Les avocats des parties civiles ont réclamé lundi au procès de l'attentat de Nice un "devoir de vérité" à la cour, soulignant que pour les victimes la "réponse judiciaire" était tout aussi importante que la "reconnaissance de leur souffrance". "Les parties civiles doivent comprendre, vous avez envers elles un devoir de vérité", a lancé l'un d'eux, Me Ludovic de Villèle, aux six juges de la cour d'assises spéciale de Paris.
L'auteur de l'attentat de Nice, qui avait fait 86 morts et plus de 400 blessés sur la Promenade des anglais le 14 juillet 2016, avait été abattu par la police dans son camion-bélier.
"Comprendre comment on a pu en arriver là"
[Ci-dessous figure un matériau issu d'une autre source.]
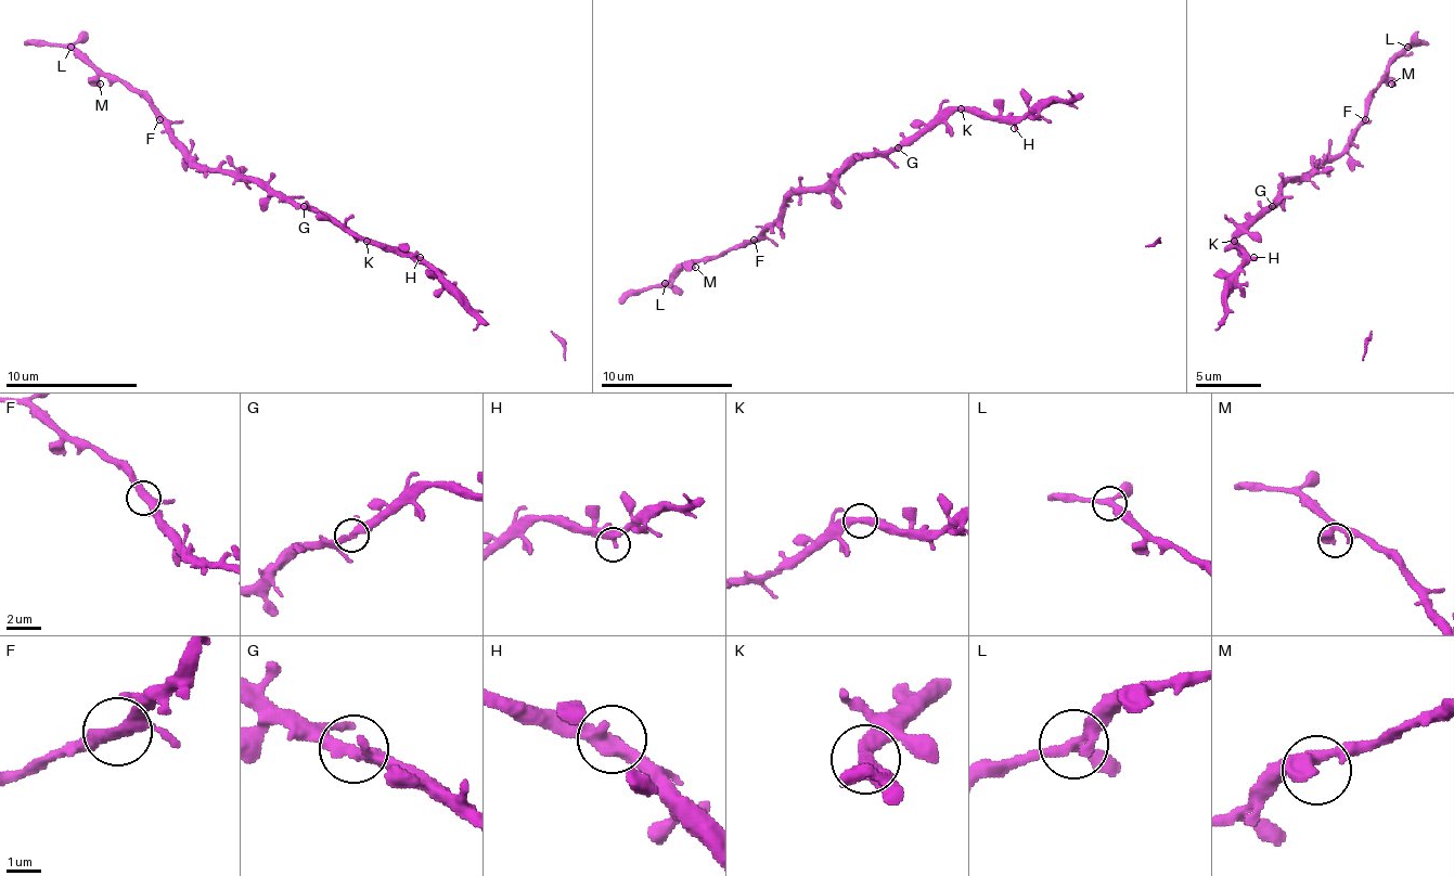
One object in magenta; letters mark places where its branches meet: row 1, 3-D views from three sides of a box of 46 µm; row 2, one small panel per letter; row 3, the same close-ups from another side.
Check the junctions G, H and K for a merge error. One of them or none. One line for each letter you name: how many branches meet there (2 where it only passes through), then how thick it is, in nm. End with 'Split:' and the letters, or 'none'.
Split: none

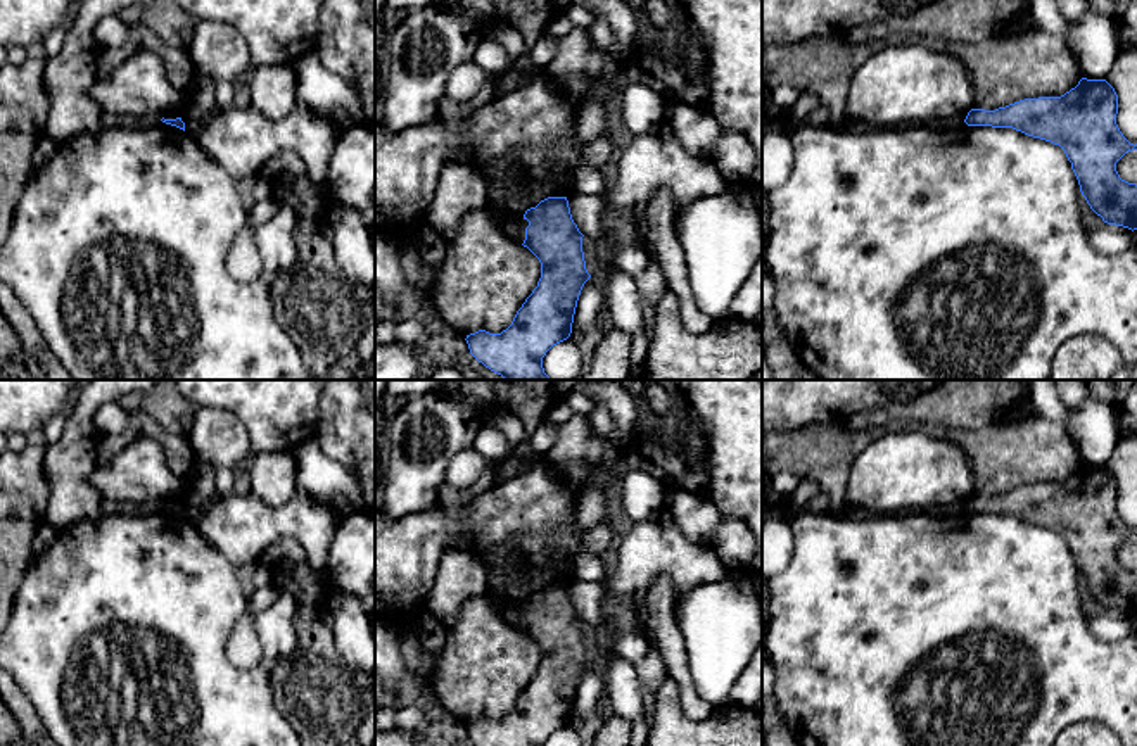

En son absence, huit personnes sont jugées depuis le 5 septembre : trois pour association de malfaiteurs terroriste et cinq pour trafic d'armes. Aucun n'est poursuivi pour complicité de l'acte meurtrier. "Pour les victimes, il ne s'agit pas à tout prix de trouver des coupables (...) mais de comprendre comment on a pu en arriver là", a assuré Me Charles-Antoine Ciccolini. "Vous vous attacherez à prononcer des peines à la hauteur des actes commis" par ceux qui ont "permis ou aidé la réalisation" de l'attentat, a toutefois enjoint Me de Villèle.
Il a aussi invité la cour à "prendre le temps de la pédagogie, de l'explication, dans le prononcé de (sa) décision, pour que chaque partie civile" puisse en comprendre "le sens et la portée". Selon l'avocat parisien, c'est la condition pour "permettre que la plaie béante" que ressentent encore nombre d'entre eux, plus de six années après les faits, "puisse se cicatriser". 2.500 personnes se sont constituées partie civile au procès: blessées, choquées psychologiquement ou proches de personnes décédées.
La "double-peine" des victimes musulmanes
"Toutes les victimes, à un moment donné, ont eu peur pour leur vie, même si elles n'étaient pas dans la trajectoire du camion", a insisté Me Sabria Mosbah, évoquant le "feu nourri des policiers", les fausses alertes de prise d'otages qui ont circulé après l'attentat ou les craintes d'un "sur-attentat". Plusieurs avocats ont aussi souligné la "double-peine" des victimes musulmanes, en butte à de nombreux commentaires racistes après l'attentat, telle cette femme endeuillée s'étant vu répliquer : "tant mieux, ça en fera une de moins".
"Cet attentat a frappé aveuglément, le camion n'a trié personne", a rappelé Me Marceau Perdereau, renvoyant dos à dos "la haine aveugle et cruelle" du "terroriste" et celle des "étriqués" qui ont "attaqué la mémoire" des personnes décédées. Double peine aussi pour les familles dont les proches décédés ont subi des prélèvements d'organes à leur insu, a souligné Me Virginie Le Roy. "Rendre des défunts vidés de leur substance, c'est les tuer une deuxième fois", a estimé l'avocate.
Réquisitions du parquet attendues le 6 décembre
Me Vincent Ehrenfeld a aussi évoqué le cas des "primo-intervenants", policiers, pompiers ou soignants, qui n'ont pas été la cible directe du camion-bélier mais sont intervenus pour stopper sa course ou porter secours aux victimes. Plusieurs sont venus témoigner à la barre de la scène "inimaginable" qui les attendait sur la Promenade, des symptômes de stress post-traumatique venus les assaillir et, souvent, du manque de soutien de leur hiérarchie.
"Les troubles qu'ils ont éprouvés ne sont pas liés à leur métier mais à ce qu'ils ont vécu, hors de leur formation, hors de tout ce à quoi ils ont été préparés par leur expérience", a plaidé l'avocat niçois. À l'ouverture du procès, l'une des avocates générales avait estimé que les "personnes intervenues ou arrivées sur les lieux après la neutralisation de l'auteur" avaient certes été "témoins de scènes très choquantes", mais que, "n'ayant pas été directement et immédiatement exposés au risque d'attentat, ils ne peuvent au sens de la loi, être considérés comme des victimes directes".
Les plaidoiries des avocats des parties civiles doivent se poursuivre jusqu'à jeudi, avant les réquisitions du parquet prévues le 6 décembre.